One afternoon, in particular, we were sat outside at a table, underneath a large lemon tree in the courtyard. Our working day was coming to a close and had been quieter than usual – this was a welcomed novelty.

As the tourists began to slowly continue on to new places he turned to me and asked me about my family, my home and my life. I confess that I was hoping to avoid a long conversation: it had been a tiring day, I felt bereft of all energy. Even so, I answered and his questions continued.

He then opened up his tattered leather wallet and showed me a picture of his wife, he called her his angel. They stood next to her in the photograph and both shared that all too familiar joyful smile.

He began to talk about his family, his culture, his country, his children and many other things. It did not take long for this to become a long-anticipated weekly ritual, most Sundays and Wednesdays.

As the months progressed I would find myself scribbling my name in Arabic and learning some quotes and expressions. His relentless efforts and passion for learning helped me to discover my interest in Semitic languages and this was only the beginning.

I stayed in Jerusalem for two years, I became a secretary, I studied at a local university and I learned to love the Arabic language. On a daily basis, I would arrive at work early to leave my things and prepare to walk to university. Each morning I was met with a packed breakfast and a takeaway cup of the weakest filter coffee in existence – which I appreciated greatly.

Eventually the time came to leave Jerusalem and return to England, our conversations were among the things that I missed the most. I would often call him and his wife to check on them and he would often send messages through our work colleagues. I met him in future years when I returned to Jerusalem and each and every time I spoke in my mistake-riddled Arabic, he beamed with pride.
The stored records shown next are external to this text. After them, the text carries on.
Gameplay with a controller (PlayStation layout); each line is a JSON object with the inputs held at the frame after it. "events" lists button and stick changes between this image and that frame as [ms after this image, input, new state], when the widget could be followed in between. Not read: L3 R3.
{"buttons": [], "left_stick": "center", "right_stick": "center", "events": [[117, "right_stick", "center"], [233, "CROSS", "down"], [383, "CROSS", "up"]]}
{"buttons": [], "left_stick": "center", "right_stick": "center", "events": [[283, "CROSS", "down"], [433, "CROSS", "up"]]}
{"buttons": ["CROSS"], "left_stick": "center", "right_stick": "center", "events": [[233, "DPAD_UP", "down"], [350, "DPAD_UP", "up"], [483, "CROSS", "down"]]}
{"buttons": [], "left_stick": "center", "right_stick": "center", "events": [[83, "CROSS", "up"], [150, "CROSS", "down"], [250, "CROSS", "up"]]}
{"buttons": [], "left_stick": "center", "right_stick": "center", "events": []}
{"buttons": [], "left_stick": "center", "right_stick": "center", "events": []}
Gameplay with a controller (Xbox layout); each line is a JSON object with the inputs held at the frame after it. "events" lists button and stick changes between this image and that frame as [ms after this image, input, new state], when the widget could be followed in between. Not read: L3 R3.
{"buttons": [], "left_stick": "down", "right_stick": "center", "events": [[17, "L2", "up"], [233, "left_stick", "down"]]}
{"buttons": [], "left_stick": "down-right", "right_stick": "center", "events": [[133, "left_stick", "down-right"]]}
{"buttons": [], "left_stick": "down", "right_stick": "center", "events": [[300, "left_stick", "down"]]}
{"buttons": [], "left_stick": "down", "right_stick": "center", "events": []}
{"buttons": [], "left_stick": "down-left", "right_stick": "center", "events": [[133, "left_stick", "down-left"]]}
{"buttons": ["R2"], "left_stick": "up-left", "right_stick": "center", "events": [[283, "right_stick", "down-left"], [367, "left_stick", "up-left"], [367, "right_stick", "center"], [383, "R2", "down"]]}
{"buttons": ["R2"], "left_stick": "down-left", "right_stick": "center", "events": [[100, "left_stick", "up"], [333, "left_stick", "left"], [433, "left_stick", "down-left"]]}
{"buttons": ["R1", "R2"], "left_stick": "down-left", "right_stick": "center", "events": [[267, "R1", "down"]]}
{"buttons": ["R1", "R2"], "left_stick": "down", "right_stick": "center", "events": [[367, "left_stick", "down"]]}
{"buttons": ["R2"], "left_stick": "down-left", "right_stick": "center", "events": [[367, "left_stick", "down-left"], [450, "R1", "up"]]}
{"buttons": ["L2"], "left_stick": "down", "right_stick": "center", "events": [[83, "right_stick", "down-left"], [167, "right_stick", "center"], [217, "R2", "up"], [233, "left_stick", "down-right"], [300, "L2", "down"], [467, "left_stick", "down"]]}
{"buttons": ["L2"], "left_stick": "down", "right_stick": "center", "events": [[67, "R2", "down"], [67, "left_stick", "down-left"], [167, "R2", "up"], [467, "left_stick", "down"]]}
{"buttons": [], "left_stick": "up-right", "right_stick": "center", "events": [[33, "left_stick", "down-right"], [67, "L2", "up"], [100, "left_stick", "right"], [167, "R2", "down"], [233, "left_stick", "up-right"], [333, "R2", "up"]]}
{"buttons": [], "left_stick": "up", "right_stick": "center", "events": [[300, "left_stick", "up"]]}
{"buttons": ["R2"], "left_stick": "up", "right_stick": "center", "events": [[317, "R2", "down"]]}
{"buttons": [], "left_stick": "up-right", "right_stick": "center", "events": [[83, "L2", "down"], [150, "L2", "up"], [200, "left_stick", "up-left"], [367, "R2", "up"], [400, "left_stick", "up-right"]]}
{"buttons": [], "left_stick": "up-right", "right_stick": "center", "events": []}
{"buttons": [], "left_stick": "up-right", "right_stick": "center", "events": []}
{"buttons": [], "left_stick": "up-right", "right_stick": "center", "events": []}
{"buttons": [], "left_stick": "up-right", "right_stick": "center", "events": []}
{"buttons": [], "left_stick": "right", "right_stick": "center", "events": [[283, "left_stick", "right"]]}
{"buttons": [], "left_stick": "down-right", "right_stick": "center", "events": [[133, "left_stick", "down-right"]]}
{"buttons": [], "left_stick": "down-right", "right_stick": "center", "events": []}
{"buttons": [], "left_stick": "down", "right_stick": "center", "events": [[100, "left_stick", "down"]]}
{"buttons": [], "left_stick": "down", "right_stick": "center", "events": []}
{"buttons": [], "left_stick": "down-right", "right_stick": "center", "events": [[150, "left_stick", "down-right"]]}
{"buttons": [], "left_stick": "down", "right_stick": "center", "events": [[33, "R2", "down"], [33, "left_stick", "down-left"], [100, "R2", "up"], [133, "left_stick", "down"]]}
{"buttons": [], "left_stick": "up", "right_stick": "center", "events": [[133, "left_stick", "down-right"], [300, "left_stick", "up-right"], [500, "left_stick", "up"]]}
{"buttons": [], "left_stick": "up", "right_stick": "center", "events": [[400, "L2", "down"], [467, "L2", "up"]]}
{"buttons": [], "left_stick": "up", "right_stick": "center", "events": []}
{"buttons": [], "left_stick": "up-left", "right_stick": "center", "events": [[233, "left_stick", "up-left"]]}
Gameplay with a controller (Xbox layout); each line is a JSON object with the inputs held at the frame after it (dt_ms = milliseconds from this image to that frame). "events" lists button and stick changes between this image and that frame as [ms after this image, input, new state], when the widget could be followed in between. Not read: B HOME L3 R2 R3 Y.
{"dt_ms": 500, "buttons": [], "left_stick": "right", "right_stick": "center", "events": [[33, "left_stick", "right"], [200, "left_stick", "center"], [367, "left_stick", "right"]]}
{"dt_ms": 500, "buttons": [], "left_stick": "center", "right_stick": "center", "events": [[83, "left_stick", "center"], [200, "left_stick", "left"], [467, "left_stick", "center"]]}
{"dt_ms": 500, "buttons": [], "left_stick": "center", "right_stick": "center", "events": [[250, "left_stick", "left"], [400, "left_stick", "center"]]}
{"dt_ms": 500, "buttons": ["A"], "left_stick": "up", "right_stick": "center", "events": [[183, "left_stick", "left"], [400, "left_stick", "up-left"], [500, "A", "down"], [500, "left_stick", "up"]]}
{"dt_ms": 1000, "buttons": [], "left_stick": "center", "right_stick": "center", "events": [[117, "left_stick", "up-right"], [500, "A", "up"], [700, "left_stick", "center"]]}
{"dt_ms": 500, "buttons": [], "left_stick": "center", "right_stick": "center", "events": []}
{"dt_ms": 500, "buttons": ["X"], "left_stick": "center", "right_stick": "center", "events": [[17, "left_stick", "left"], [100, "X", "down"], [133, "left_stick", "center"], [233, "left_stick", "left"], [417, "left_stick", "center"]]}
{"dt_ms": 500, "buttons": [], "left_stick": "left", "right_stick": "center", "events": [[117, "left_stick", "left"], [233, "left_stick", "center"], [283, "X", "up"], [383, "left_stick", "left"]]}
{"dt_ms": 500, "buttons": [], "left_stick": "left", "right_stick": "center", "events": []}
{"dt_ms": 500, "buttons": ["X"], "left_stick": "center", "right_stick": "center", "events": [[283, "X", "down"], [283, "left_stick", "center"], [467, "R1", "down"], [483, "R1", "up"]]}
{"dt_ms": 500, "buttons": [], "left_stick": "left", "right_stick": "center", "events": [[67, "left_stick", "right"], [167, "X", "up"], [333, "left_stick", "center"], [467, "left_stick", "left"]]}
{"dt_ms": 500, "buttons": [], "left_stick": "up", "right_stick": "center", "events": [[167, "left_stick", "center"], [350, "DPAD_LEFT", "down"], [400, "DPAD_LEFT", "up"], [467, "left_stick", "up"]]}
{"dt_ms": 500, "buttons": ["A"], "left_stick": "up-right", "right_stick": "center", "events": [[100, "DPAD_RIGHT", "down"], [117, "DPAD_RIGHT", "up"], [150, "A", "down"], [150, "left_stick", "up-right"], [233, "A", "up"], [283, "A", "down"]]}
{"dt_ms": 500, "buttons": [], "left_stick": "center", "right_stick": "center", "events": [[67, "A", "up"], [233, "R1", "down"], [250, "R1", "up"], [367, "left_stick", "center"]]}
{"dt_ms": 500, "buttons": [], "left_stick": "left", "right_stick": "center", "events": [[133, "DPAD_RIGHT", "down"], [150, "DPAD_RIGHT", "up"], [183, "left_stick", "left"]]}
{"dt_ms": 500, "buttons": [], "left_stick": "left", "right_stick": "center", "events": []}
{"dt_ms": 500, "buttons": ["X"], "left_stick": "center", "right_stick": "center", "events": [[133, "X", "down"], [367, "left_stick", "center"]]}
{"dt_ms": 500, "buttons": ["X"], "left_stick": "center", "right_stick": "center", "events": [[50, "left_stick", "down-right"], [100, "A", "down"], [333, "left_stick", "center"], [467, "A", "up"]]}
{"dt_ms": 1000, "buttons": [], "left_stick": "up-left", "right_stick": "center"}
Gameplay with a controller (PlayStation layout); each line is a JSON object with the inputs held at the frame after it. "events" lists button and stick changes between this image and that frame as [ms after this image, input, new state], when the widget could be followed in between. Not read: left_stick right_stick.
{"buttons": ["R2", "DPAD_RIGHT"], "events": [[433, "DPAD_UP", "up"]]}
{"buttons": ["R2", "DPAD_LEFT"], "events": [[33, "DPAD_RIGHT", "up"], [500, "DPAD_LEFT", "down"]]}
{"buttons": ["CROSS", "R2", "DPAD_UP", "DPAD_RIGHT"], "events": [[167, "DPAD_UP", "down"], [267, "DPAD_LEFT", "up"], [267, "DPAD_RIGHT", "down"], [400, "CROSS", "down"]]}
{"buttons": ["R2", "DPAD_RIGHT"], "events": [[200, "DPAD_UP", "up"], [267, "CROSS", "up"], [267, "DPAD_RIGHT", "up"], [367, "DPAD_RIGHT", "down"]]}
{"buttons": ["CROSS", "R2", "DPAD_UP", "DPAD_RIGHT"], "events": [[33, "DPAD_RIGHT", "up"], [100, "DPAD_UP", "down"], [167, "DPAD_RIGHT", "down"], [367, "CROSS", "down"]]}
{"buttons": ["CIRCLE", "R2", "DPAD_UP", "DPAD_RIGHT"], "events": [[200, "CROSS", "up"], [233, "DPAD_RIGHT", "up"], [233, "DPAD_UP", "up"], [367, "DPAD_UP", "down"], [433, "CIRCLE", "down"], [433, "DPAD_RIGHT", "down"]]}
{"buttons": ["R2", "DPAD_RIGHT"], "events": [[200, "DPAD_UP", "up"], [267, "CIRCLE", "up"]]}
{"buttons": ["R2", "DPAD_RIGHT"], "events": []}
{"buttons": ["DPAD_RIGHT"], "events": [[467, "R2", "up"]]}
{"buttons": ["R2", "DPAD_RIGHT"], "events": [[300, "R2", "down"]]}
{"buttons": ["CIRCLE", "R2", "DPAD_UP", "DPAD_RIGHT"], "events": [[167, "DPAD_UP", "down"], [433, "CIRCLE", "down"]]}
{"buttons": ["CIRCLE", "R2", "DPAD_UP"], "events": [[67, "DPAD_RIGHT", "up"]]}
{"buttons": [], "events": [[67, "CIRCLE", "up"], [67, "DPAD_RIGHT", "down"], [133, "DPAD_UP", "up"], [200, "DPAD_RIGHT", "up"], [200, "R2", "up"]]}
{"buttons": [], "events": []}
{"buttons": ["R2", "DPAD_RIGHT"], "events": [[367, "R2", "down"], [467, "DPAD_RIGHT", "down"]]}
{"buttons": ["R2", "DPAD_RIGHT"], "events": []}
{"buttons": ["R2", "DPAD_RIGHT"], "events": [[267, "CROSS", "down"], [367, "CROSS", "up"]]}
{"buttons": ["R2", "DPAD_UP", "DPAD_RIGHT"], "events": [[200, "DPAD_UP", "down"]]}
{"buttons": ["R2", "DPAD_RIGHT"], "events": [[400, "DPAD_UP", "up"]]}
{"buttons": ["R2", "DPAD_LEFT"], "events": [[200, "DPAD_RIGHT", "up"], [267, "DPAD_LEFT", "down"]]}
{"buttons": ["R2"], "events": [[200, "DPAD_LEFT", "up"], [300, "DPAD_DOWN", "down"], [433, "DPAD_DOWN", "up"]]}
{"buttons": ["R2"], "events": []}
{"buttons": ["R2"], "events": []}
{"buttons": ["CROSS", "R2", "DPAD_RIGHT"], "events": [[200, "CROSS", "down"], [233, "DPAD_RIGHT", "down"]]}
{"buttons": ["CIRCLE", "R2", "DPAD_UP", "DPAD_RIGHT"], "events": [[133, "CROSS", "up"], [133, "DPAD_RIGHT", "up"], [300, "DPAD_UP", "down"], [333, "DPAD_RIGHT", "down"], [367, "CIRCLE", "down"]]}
I asked once if I could write about him, and he asked me: “why?”

I explained that I had learned so much from him and that I wanted to recount my memories and adventures.

Now I look back, there is something else that I wanted to mention about the life of this man. In all of our times together I barely heard him complain – like all of us I am sure he is no saint but I only ever remember his encouragement, laughter, and praise. He was and is still very patient and very considerate. Our friendship has taught me the importance of looking after the people that you’re surrounded by and living with a simple heart, making sure to value those that you hold dear. This is the story of how two people, from two completely different worlds, became family.

الأسرة هي واحدة من روائع االله وعندما تقع في المتاعب، انها عائلتك هي التي تدعمك.

Family is one of God’s masterpieces and when trouble comes, it is your family who will support you.